• **Texto**:
-- -- --

La última vez que lo vi no fue distinta de cualquiera otra. Las mismas guitarras desorientadas, la misma música a tientas y el espantapájaros inclinado sobre el micrófono, marcando algo parecido al ritmo de la canción con la pierna izquierda; de pronto, su voz: frases que perseguían la melodía como una vieja que pierde el autobús, de cerca pero sin poder llegar del todo, siempre a punto de ocupar cada estrofa con su letra correspondiente sin conseguirlo. La forma canónica de la elegía exige que se entone el ubi sunt y se canten retóricamente las virtudes del difunto; pero al cadáver de Silvio le sirven mejor los defectos que las virtudes, aquellos que le hicieron único y le consiguieron una esquina en el corazón de todos nosotros. A él le hubiera gustado que cualquiera de sus semblanzas comenzase así, a contramano, en sentido inverso al del resto de los seres bienpensantes: ejemplo acabado de autocracia, embajador de la selva en el asfalto, Silvio vivió siempre al amparo de un código privado de normas, que no era sino el reglamento del universo particular en que habitaba. Su geografía y la del resto no poseían demasiados puntos en común; le separaba de la mediocridad, de la paz y del tedio de los burgueses una membrana de alcohol y música, retahílas de canciones confusas que sólo debían de suceder en su cabeza y en las que se mezclaban babélicamente inglés, español e italiano. Incluso su Sevilla debía de ser distinta a la de las corporaciones y las efemérides: encontraría en ella un trasunto de esas ciudades cosmopolitas que permiten malvivir a los bohemios, y en las que la genialidad se alimenta de hambre y de esperanza. Silvio volvía siempre de otra parte. Decir de él que estaba ido era casi un eufemismo: sus ojos nunca se encontraban en ningún horizonte, el principio y el fin de una canción no resultaban simétricos, encarrilar una conversación hacia un tema concreto parecía una facilidad en la que no le gustaba incurrir.

-- -- --

• **Enunciado a**: Devuelve completo y sin ninguna alteración el texto sobre Silvio.
El texto y el listado no tienen relación entre sí.

• **Listado para procesar**:
-- -- --

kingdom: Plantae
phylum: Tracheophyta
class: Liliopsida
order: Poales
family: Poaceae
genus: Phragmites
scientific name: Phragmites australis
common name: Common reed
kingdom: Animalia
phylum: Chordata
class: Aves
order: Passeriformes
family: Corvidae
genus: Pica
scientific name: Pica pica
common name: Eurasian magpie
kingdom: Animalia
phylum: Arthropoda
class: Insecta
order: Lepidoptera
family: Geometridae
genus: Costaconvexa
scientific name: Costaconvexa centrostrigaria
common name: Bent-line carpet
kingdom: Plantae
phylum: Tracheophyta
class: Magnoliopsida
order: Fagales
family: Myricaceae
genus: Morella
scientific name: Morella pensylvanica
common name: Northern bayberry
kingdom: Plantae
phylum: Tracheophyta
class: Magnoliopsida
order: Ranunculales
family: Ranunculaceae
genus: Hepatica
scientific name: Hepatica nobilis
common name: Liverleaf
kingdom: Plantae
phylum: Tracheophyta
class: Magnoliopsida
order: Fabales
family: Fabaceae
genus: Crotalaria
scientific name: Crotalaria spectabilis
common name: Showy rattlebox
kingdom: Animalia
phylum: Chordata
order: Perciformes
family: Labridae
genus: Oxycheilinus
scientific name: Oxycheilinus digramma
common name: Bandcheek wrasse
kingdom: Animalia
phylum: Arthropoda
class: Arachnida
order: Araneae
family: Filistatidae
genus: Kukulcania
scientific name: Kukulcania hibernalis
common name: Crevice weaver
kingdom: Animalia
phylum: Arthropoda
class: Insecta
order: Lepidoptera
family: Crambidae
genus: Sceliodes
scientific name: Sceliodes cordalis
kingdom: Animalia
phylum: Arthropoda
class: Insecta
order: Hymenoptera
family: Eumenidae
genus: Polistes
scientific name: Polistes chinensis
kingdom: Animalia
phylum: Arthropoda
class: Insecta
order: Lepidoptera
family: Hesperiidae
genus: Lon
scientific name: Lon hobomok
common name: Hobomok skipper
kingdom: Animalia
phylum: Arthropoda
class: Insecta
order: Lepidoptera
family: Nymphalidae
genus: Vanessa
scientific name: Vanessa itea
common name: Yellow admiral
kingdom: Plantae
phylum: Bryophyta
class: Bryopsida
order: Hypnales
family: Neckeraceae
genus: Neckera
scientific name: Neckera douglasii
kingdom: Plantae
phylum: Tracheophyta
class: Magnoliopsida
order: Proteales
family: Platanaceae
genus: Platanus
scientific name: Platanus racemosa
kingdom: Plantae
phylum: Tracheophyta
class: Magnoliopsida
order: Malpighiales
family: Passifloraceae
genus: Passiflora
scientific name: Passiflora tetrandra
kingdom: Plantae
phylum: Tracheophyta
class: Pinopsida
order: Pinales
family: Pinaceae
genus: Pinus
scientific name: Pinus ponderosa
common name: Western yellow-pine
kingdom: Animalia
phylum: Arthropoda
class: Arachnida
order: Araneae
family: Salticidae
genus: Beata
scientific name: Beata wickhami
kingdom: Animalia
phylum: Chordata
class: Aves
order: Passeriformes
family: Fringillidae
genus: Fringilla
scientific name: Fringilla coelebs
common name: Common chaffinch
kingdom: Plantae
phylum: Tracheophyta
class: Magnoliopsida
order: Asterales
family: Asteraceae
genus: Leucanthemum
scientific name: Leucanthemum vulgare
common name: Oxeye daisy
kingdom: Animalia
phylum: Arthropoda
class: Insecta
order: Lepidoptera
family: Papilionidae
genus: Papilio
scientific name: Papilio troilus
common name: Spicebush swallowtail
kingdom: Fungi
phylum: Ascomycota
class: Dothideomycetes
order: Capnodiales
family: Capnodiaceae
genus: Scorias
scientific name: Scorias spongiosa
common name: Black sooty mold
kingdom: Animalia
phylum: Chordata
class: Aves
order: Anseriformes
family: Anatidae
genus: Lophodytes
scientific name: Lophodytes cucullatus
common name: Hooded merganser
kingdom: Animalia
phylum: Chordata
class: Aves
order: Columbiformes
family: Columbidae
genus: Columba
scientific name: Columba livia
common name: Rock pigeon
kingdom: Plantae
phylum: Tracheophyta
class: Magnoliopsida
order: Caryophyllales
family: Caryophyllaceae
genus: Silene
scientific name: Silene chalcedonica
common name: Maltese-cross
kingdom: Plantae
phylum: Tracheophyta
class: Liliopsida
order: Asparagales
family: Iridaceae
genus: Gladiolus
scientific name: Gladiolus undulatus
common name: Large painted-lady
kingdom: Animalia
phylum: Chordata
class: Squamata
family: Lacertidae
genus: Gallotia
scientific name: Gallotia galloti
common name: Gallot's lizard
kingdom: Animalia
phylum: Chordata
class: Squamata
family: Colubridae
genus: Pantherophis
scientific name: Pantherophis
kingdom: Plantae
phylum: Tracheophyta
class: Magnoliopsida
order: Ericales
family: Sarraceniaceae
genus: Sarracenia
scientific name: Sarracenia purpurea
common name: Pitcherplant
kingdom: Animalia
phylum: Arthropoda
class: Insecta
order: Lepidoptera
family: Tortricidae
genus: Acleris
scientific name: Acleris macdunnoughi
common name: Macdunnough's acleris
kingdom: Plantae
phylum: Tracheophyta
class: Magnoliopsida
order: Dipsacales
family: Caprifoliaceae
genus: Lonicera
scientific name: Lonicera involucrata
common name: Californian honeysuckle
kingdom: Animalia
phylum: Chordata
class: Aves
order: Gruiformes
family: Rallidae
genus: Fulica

-- -- --

• **Enunciado b**: Copia sin cambios estas líneas del listado: empieza en la línea que contiene "common name: Spicebush swallowtail" y termina después de la que contiene "common name: Hooded merganser".

• **Respuesta esperada a**:
La última vez que lo vi no fue distinta de cualquiera otra. Las mismas guitarras desorientadas, la misma música a tientas y el espantapájaros inclinado sobre el micrófono, marcando algo parecido al ritmo de la canción con la pierna izquierda; de pronto, su voz: frases que perseguían la melodía como una vieja que pierde el autobús, de cerca pero sin poder llegar del todo, siempre a punto de ocupar cada estrofa con su letra correspondiente sin conseguirlo. La forma canónica de la elegía exige que se entone el ubi sunt y se canten retóricamente las virtudes del difunto; pero al cadáver de Silvio le sirven mejor los defectos que las virtudes, aquellos que le hicieron único y le consiguieron una esquina en el corazón de todos nosotros. A él le hubiera gustado que cualquiera de sus semblanzas comenzase así, a contramano, en sentido inverso al del resto de los seres bienpensantes: ejemplo acabado de autocracia, embajador de la selva en el asfalto, Silvio vivió siempre al amparo de un código privado de normas, que no era sino el reglamento del universo particular en que habitaba. Su geografía y la del resto no poseían demasiados puntos en común; le separaba de la mediocridad, de la paz y del tedio de los burgueses una membrana de alcohol y música, retahílas de canciones confusas que sólo debían de suceder en su cabeza y en las que se mezclaban babélicamente inglés, español e italiano. Incluso su Sevilla debía de ser distinta a la de las corporaciones y las efemérides: encontraría en ella un trasunto de esas ciudades cosmopolitas que permiten malvivir a los bohemios, y en las que la genialidad se alimenta de hambre y de esperanza. Silvio volvía siempre de otra parte. Decir de él que estaba ido era casi un eufemismo: sus ojos nunca se encontraban en ningún horizonte, el principio y el fin de una canción no resultaban simétricos, encarrilar una conversación hacia un tema concreto parecía una facilidad en la que no le gustaba incurrir.

• **Respuesta esperada b**:
common name: Spicebush swallowtail
kingdom: Fungi
phylum: Ascomycota
class: Dothideomycetes
order: Capnodiales
family: Capnodiaceae
genus: Scorias
scientific name: Scorias spongiosa
common name: Black sooty mold
kingdom: Animalia
phylum: Chordata
class: Aves
order: Anseriformes
family: Anatidae
genus: Lophodytes
scientific name: Lophodytes cucullatus
common name: Hooded merganser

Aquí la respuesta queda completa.